▶ _DETALHES DO EXERCÍCIO_:
Reescreva de forma mais breve o parágrafo do excerto que começa por «Introduzir incentivos à boa gestão», mantendo os seus factos principais.

▶ _EXCERTO DO TEXTO_:
- - - - - - -

- Aumento e atualização anual do valor das remunerações devidas aos advogados no âmbito do acesso ao direito e apoio judiciário, a par de medidas de investimento na qualidade do serviço prestado aos cidadãos nesse âmbito, designadamente com a criação de condições para acesso a formação contínua nas áreas de preferência manifestadas pelos advogados inscritos; voltando a equacionar as condições de criação de um serviço público para a defesa oficiosa e o patrocínio judiciário;
- Criação de um regime de proteção social dos advogados, integrado na Segurança Social, que assegure o pagamento de pensões mas também proteção social nas eventualidades de doença, maternidade, invalidez, ou desemprego, com um regime de contribuições adequado e sem que daí resultem para a Segurança Social encargos decorrentes de desequilíbrios financeiros atuais ou futuros da CPAS.

PAN
- Assegurar uma maior proteção do denunciante por via da revisão do Estatuto de Proteção do Denunciante ;
- Garantir uma defesa do direito de acesso à informação através da gratuitidade do acesso à informação administrativa, atribuição de um caráter vinculativo às decisões da Comissão de Acesso aos Documentos Administrativos e da criação de um regime sancionatório para as entidades e pessoas que violem o direito de acesso à informação;
- Reconhecer o direito de isenção de custas judiciais aos trabalhadores sinistrados que intervenham nas ações emergentes de acidente de trabalho ou doença profissional;
- Assegurar o pleno cumprimento das medidas constantes do Pacto de Justiça de 2018 que estão por cumprir, como por exemplo a criação, nas comarcas ou agrupamento de comarcas, de equipas com competências para colaborar no processamento de instrumentos de cooperação judiciária internacional, incluindo competência linguística para tradução, ou a aprovação de um regime jurídico que enquadre a prestação de perícias por entidades públicas no âmbito do Departamento Central de Investigação e de Ação Penal.

Iniciativa Liberal
- Rever o Sistema de Acesso ao Direito e aos Tribunais, garantindo que o acesso à justiça seja verdadeiramente universal, justo e adaptado à realidade socioeconómica atual;
- Introduzir incentivos à boa gestão nas direções prisionais, premiando a redução de reincidência, a implementação de programas de reinserção com resultados comprovados e a eficiência na alocação de recursos. A gestão prisional deve ter autonomia operacional e orçamental crescente, condicionada à transparência e ao desempenho;
- Criação de uma plataforma digital única para todo o sistema judicial, unificando as atuais soluções eletrónicas das jurisdições comum e administrativa e fiscal;
- Criação de uma via de acesso direto à magistratura para juristas de mérito reconhecido e experiência relevante, validada pelo CEJ.

Bloco de Esquerda
-Taxar a 100% a riqueza abusiva sem origem clara;
- Ex-governantes não podem ser contratados por empresas das áreas por que foram responsáveis;
- Fim dos Vistos Gold e fazer uma auditoria para avaliar os vistos dados;
- Tornar ilegal o uso de serviços prestados por empresas que estão em territórios offshore. As empresas com ligações a esses territórios não devem ter acesso a apoios públicos ou contratos com o Estado.

- - - - - - -

▶ _DADOS DO EXERCÍCIO_:
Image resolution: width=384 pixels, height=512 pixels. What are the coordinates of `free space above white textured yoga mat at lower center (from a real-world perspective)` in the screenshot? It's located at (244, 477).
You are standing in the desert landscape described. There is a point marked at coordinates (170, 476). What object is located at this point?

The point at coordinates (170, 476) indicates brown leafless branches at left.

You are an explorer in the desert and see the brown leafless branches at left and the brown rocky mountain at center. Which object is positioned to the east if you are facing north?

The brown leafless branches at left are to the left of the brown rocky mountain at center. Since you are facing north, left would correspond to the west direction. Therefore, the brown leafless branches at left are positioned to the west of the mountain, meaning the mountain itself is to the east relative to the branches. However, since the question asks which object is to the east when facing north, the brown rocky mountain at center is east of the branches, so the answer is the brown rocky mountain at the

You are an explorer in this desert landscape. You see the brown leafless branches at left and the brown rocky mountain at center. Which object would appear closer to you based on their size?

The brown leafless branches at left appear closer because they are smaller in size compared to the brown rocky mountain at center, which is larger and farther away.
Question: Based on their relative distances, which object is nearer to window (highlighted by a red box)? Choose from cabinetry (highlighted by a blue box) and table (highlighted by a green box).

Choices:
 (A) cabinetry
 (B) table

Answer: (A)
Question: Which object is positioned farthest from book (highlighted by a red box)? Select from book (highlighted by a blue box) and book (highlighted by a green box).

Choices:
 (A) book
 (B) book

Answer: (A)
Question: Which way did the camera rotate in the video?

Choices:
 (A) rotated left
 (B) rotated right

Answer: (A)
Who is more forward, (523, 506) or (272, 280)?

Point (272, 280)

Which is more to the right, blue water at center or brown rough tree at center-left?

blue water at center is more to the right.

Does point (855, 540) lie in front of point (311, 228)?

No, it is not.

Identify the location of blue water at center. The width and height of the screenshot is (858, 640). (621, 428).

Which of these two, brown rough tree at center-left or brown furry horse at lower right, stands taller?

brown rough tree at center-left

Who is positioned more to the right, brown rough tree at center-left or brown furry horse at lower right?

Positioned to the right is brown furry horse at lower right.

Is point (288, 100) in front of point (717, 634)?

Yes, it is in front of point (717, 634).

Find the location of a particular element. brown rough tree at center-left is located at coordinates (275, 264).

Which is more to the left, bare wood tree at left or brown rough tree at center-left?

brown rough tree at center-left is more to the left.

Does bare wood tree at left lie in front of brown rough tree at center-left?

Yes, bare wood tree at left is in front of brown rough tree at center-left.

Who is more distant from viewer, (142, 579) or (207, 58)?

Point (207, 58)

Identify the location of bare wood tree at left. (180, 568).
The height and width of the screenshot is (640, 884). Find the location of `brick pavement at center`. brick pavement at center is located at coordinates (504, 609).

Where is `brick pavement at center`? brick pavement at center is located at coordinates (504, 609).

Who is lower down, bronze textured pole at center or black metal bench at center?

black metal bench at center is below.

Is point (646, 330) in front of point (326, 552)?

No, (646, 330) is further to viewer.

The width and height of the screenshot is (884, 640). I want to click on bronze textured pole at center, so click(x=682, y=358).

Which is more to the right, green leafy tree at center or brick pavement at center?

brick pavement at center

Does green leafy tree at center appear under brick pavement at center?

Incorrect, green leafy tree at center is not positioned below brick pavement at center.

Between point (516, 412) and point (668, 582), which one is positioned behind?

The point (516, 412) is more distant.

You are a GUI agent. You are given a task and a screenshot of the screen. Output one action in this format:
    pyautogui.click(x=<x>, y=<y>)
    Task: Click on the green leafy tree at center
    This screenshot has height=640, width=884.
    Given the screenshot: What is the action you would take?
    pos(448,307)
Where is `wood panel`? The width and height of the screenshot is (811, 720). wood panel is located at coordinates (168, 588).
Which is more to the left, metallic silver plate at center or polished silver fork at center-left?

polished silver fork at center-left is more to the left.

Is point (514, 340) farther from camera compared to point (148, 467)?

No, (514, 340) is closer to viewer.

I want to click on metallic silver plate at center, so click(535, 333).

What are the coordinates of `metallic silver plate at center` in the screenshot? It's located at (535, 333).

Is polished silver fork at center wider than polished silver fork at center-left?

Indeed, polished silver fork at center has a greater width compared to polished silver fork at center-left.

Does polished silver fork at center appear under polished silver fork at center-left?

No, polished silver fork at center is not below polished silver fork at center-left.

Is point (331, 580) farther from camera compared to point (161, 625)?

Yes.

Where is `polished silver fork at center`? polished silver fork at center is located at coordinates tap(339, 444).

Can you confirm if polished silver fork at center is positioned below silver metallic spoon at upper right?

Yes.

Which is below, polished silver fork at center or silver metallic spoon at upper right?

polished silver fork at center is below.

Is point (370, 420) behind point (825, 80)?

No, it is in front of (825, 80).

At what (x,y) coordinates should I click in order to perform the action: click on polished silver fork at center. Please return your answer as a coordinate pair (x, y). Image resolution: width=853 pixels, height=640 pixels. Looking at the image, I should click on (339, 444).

- - - - - - -

▶ _RESULTADO DA TAREFA_:
Criar incentivos à boa gestão nas direções prisionais, premiando a redução da reincidência, os programas de reinserção com resultados comprovados e a alocação eficiente de recursos, e dar à gestão prisional uma autonomia operacional e orçamental crescente, dependente da transparência e do desempenho.